Only after a few weeks after F14 = 2^(2^14)+1 had been factored
day before yesterday a factor of F22 = 2^(2^22)+1 had been found out
by using the Elliptic Curve Method by David Bessell
F22 has a factor: 64658705994591851009055774868504577
This is the first known factor of this number!

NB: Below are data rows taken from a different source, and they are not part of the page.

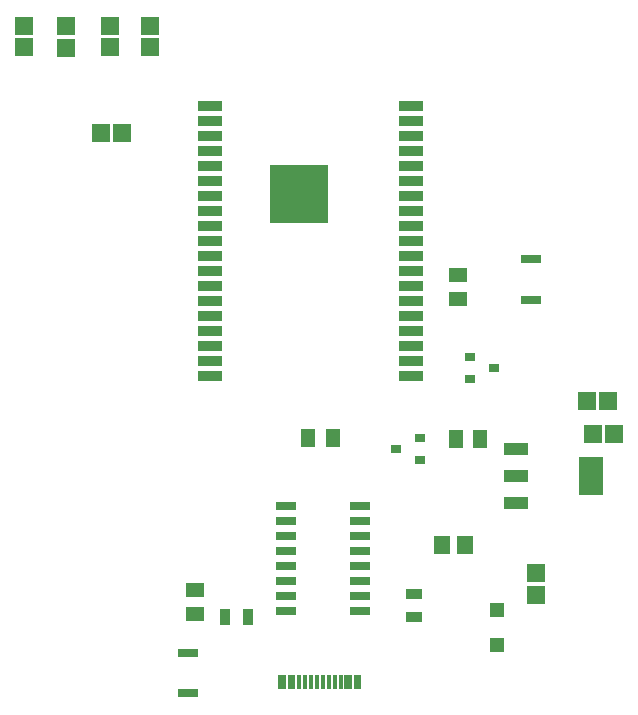
<source format=gbr>
%TF.GenerationSoftware,Altium Limited,Altium Designer,22.1.2 (22)*%
G04 Layer_Color=8421504*
%FSLAX45Y45*%
%MOMM*%
%TF.SameCoordinates,487542E7-F005-4C77-86B1-A0AEE8F943D7*%
%TF.FilePolarity,Positive*%
%TF.FileFunction,Paste,Top*%
%TF.Part,Single*%
G01*
G75*
%TA.AperFunction,SMDPad,CuDef*%
%ADD10R,2.00000X0.90000*%
%ADD11R,5.00000X5.00000*%
%ADD12R,1.80000X0.64000*%
G04:AMPARAMS|DCode=13|XSize=1mm|YSize=2.05mm|CornerRadius=0.05mm|HoleSize=0mm|Usage=FLASHONLY|Rotation=90.000|XOffset=0mm|YOffset=0mm|HoleType=Round|Shape=RoundedRectangle|*
%AMROUNDEDRECTD13*
21,1,1.00000,1.95000,0,0,90.0*
21,1,0.90000,2.05000,0,0,90.0*
1,1,0.10000,0.97500,0.45000*
1,1,0.10000,0.97500,-0.45000*
1,1,0.10000,-0.97500,-0.45000*
1,1,0.10000,-0.97500,0.45000*
%
%ADD13ROUNDEDRECTD13*%
G04:AMPARAMS|DCode=14|XSize=3.25mm|YSize=2.05mm|CornerRadius=0.05125mm|HoleSize=0mm|Usage=FLASHONLY|Rotation=90.000|XOffset=0mm|YOffset=0mm|HoleType=Round|Shape=RoundedRectangle|*
%AMROUNDEDRECTD14*
21,1,3.25000,1.94750,0,0,90.0*
21,1,3.14750,2.05000,0,0,90.0*
1,1,0.10250,0.97375,1.57375*
1,1,0.10250,0.97375,-1.57375*
1,1,0.10250,-0.97375,-1.57375*
1,1,0.10250,-0.97375,1.57375*
%
%ADD14ROUNDEDRECTD14*%
%ADD15R,1.55000X1.50000*%
%ADD16R,1.25000X1.55000*%
%ADD17R,0.90000X0.80000*%
%ADD18R,1.70000X0.80000*%
%ADD19R,1.50000X1.55000*%
%ADD20R,1.45000X0.95000*%
%TA.AperFunction,ConnectorPad*%
%ADD21R,0.30000X1.15000*%
%TA.AperFunction,SMDPad,CuDef*%
%ADD22R,1.55000X1.55000*%
%ADD23R,1.22000X1.25000*%
%ADD24R,0.95000X1.45000*%
%ADD25R,1.40000X1.55000*%
%ADD26R,1.55000X1.25000*%
D10*
X8775700Y8166100D02*
D03*
Y8039100D02*
D03*
Y7912100D02*
D03*
Y7785100D02*
D03*
Y7658100D02*
D03*
Y7531100D02*
D03*
Y7404100D02*
D03*
Y7277100D02*
D03*
Y7150100D02*
D03*
Y7023100D02*
D03*
Y6896100D02*
D03*
Y6769100D02*
D03*
Y6642100D02*
D03*
Y6515100D02*
D03*
Y6388100D02*
D03*
Y6261100D02*
D03*
Y6134100D02*
D03*
Y6007100D02*
D03*
Y5880100D02*
D03*
X10475700D02*
D03*
Y6007100D02*
D03*
Y6134100D02*
D03*
Y6261100D02*
D03*
Y6388100D02*
D03*
Y6515100D02*
D03*
Y6642100D02*
D03*
Y6769100D02*
D03*
Y6896100D02*
D03*
Y7023100D02*
D03*
Y7150100D02*
D03*
Y7277100D02*
D03*
Y7404100D02*
D03*
Y7531100D02*
D03*
Y7658100D02*
D03*
Y7785100D02*
D03*
Y7912100D02*
D03*
Y8039100D02*
D03*
Y8166100D02*
D03*
D11*
X9525700Y7416100D02*
D03*
D12*
X10038700Y4775200D02*
D03*
Y4648200D02*
D03*
Y4521200D02*
D03*
Y4394200D02*
D03*
Y4267200D02*
D03*
Y4140200D02*
D03*
Y4013200D02*
D03*
Y3886200D02*
D03*
X9417700D02*
D03*
Y4013200D02*
D03*
Y4140200D02*
D03*
Y4267200D02*
D03*
Y4394200D02*
D03*
Y4521200D02*
D03*
Y4648200D02*
D03*
Y4775200D02*
D03*
D13*
X11366500Y5259200D02*
D03*
Y5029200D02*
D03*
Y4799200D02*
D03*
D14*
X12001500Y5029200D02*
D03*
D15*
X7924800Y8660300D02*
D03*
Y8840300D02*
D03*
X8267700D02*
D03*
Y8660300D02*
D03*
X11531600Y4024800D02*
D03*
Y4204800D02*
D03*
D16*
X11062600Y5346700D02*
D03*
X10857600D02*
D03*
X9605480Y5355620D02*
D03*
X9810480D02*
D03*
D17*
X10350500Y5257800D02*
D03*
X10550500Y5352800D02*
D03*
Y5162800D02*
D03*
X10974400Y6038600D02*
D03*
Y5848600D02*
D03*
X11174400Y5943600D02*
D03*
D18*
X11493500Y6522900D02*
D03*
Y6862900D02*
D03*
X8585200Y3190600D02*
D03*
Y3530600D02*
D03*
D19*
X12193100Y5384800D02*
D03*
X12013100D02*
D03*
X12143400Y5664200D02*
D03*
X11963400D02*
D03*
X8026400Y7937500D02*
D03*
X7846400D02*
D03*
D20*
X10502900Y4034500D02*
D03*
Y3839500D02*
D03*
D21*
X10037800Y3288000D02*
D03*
X9957800D02*
D03*
X9477800D02*
D03*
X9397800D02*
D03*
X9367800D02*
D03*
X9447800D02*
D03*
X9527800D02*
D03*
X9577800D02*
D03*
X9627800D02*
D03*
X9677800D02*
D03*
X9727800D02*
D03*
X9777800D02*
D03*
X9827800D02*
D03*
X9877800D02*
D03*
X9927800D02*
D03*
X10007800D02*
D03*
D22*
X7556500Y8839200D02*
D03*
Y8654200D02*
D03*
X7200900Y8842800D02*
D03*
Y8657800D02*
D03*
D23*
X11201400Y3894000D02*
D03*
Y3599000D02*
D03*
D24*
X9093200Y3835400D02*
D03*
X8898200D02*
D03*
D25*
X10738100Y4445000D02*
D03*
X10928100D02*
D03*
D26*
X10871200Y6526900D02*
D03*
Y6731900D02*
D03*
X8648700Y3859900D02*
D03*
Y4064900D02*
D03*
%TF.MD5,5a060295b8320f6abd5bf4c609e58c4e*%
M02*

</source>
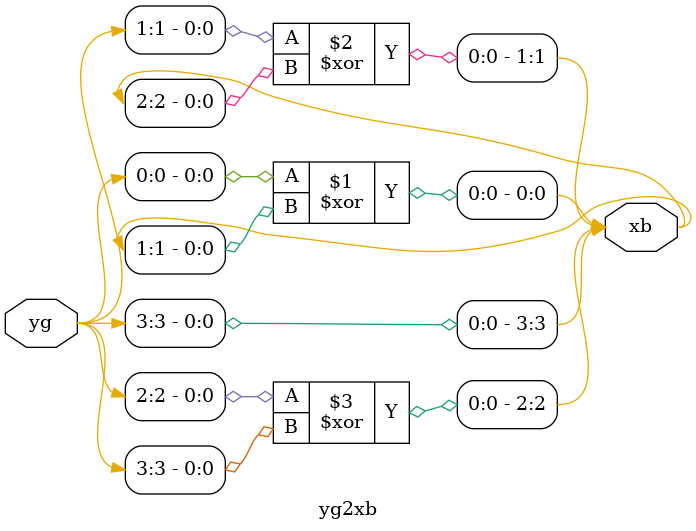
<source format=v>
module yg2xb(input [3:0] yg, output [3:0] xb);
	assign xb[0] = yg[0] ^ xb[1];
	assign xb[1] = yg[1] ^ xb[2];
	assign xb[2] = yg[2] ^ xb[3];
	assign xb[3] = yg[3];
endmodule
</source>
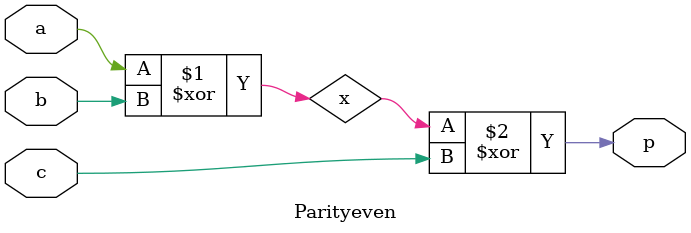
<source format=v>
module Parityeven(
  input a,b,c,
   output p
);
  
  wire x;
  
  xor (x,a,b);
  xor (p,x,c);
  
endmodule

</source>
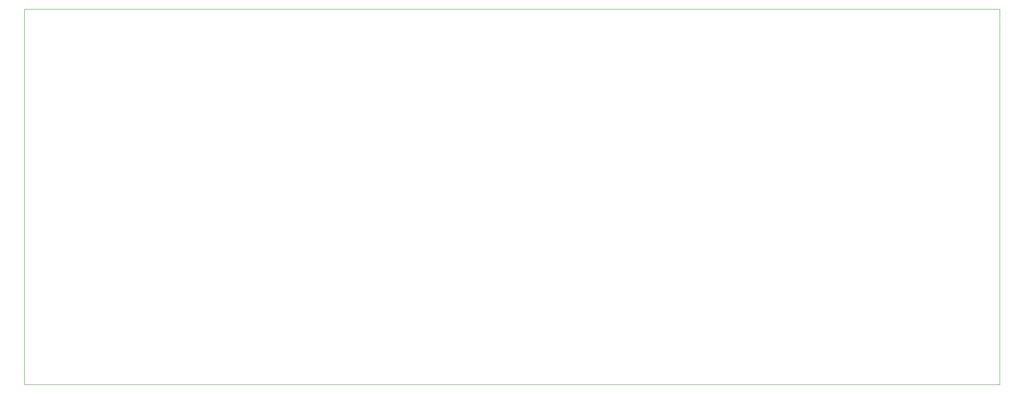
<source format=gbr>
%TF.GenerationSoftware,KiCad,Pcbnew,(6.0.10)*%
%TF.CreationDate,2023-01-11T22:52:15+03:00*%
%TF.ProjectId,my_pcb,6d795f70-6362-42e6-9b69-6361645f7063,rev?*%
%TF.SameCoordinates,Original*%
%TF.FileFunction,Profile,NP*%
%FSLAX46Y46*%
G04 Gerber Fmt 4.6, Leading zero omitted, Abs format (unit mm)*
G04 Created by KiCad (PCBNEW (6.0.10)) date 2023-01-11 22:52:15*
%MOMM*%
%LPD*%
G01*
G04 APERTURE LIST*
%TA.AperFunction,Profile*%
%ADD10C,0.050000*%
%TD*%
G04 APERTURE END LIST*
D10*
X66255325Y-51651349D02*
X266255325Y-51651349D01*
X266255325Y-51651349D02*
X266255325Y-128651349D01*
X266255325Y-128651349D02*
X66255325Y-128651349D01*
X66255325Y-128651349D02*
X66255325Y-51651349D01*
M02*

</source>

Any factor of 2^(2^n)+1 will always be of the form k.(2^(n+2))+1
No factors are known till now for F20, F24 which are known
to be already composite as of now. Awaiting the factors for
these numbers right now!!

All the known Fermat factors are always being available at
this following website: http://prothsearch.net/fermat.html

Hope that this will be a great year for more of the Fermat number
factors!

F12

Yesterday, Michael Vang found out this new factor of F12 = 2^(2^12)+1
568630647535356955169033410940867804839360742060818433
by using GMP-ECM

F12 is the lowest Fermat Number that is incompletely factored
The 1133 digit cofactor is still composite, as yet, as of now

Once again, I repeat that any factor of 2^(2^n)+1 will always be of
the form k.(2^(n+2))+1, and then that any factor of (2^p)-1 if p is
prime will always be of the form 2kp+1.
All the known Fermat number factors are always being available
at this following website page: http://prothsearch.net/fermat.html
Thus, being updated up regularly, frequently

The status of the first 25 Fermat Numbers status right now:

F0 = 3
F1 = 5
F2 = 17
F3 = 257
F4 = 65537
F5 = 641 · 6700417
F6 = 274177 · 67280421310721
F7 = 59649589127497217 · 5704689200685129054721
F8 = 1238926361552897 · P62
F9 = 2424833 · 7455602825647884208337395736200454918783366342657 · P99
F10 = 45592577 · 6487031809 · 4659775785220018543264560743076778192897 · P252
F11 = 319489 · 974849 · 167988556341760475137 · 3560841906445833920513 · P564
F12 = 114689 · 26017793 · 63766529 · 190274191361 · 1256132134125569 · 568630647535356955169033410940867804839360742060818433 · C1133
F13 = 2710954639361 · 2663848877152141313 · 3603109844542291969 ·
319546020820551643220672513 · C2391
F14 = 116928085873074369829035993834596371340386703423373313 · C4880
F15 = 1214251009 · 2327042503868417 · 168768817029516972383024127016961 · C9808
F16 = 825753601 · 188981757975021318420037633 · C19694
F17 = 31065037602817 · C39444
F18 = 13631489 · 81274690703860512587777 · C78884
F19 = 70525124609 · 646730219521 · 37590055514133754286524446080499713 · C157770
F20 = C315653
F21 = 4485296422913 · C631294
F22 = 64658705994591851009055774868504577 · C1262577
F23 = 167772161 · C2525215
F24 = C5050446

It is true that atleast one prime factor is known for the Fermat Numbers F25 through F32. The status of their cofactors whether prime or composite is unknown as of now. The smallest Fermat number without any known factors at all whose entire status is being unknown right now is thus F33, right then?